他迅速的穿戴好走出房门,对着蓝青文倒头就拜,却被後者一把拉起。

“在外面不必多礼。”蓝青文淡淡的说道。

楼振韬只是垂首恭敬的站立着。

“都说兰陵郡主是元魏第一美人,今日一见却觉得盛名难符呢。”蓝青文悠悠的说着,瞟了一眼楼振韬脖子上那一小块暧昧的暗红,似笑非笑地说道,“不过容貌一般的话,那必然别的方面很突出了,你说是不是呢?”

“臣荒唐”楼振韬俊脸一红,面露惶恐。

“哼,你也知道自己荒唐!只盼你不要沈迷於温柔乡,忘了自己的身份!”蓝青文厉声道,修长的凤目寒光凛凛,威仪天成。

“臣不敢,臣自当谨记使命,不敢因私废公!”

“但愿如此!”蓝青文眯着眼睛道,“你说她刚才是不是对我的身份起了疑心?”

“绝对不会!”楼振韬想都没想就矢口否决。

“哼,你就这麽相信她?”

“郡主心思单纯,不会怀疑臣的。

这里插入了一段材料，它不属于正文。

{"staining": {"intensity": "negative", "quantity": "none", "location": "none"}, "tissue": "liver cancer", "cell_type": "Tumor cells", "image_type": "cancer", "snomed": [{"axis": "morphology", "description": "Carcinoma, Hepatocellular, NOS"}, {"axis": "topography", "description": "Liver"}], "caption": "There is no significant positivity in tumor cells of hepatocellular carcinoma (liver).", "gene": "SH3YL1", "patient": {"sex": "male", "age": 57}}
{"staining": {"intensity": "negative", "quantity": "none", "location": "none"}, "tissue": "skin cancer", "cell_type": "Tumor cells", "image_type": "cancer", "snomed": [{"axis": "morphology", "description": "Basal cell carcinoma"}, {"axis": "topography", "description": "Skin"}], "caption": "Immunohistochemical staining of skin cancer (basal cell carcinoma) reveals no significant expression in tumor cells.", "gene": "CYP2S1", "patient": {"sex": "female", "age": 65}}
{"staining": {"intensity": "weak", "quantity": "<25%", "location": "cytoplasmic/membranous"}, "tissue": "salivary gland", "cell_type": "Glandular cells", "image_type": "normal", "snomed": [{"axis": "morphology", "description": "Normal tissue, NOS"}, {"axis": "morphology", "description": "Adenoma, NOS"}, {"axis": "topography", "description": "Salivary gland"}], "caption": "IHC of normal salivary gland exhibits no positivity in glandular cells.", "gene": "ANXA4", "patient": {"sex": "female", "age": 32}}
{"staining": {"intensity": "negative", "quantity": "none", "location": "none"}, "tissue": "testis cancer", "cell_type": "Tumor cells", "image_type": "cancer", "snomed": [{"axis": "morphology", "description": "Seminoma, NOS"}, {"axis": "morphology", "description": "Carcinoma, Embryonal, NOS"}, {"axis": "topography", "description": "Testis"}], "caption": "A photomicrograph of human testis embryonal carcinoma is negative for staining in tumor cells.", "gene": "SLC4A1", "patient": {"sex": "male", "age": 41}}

”

“那我就暂信你这一回,”蓝青文想起毓灵临走前那对着楼振韬的那份温柔体贴,心念微微一动,只有情根深重的女子才会流露那般的神色吧。

不过很快他又恢复了一贯的深沈冷静,风轻云淡的说:“我也不愿节外生枝,不过,如果她真的发现了甚麽的话,你知道该怎麽做!”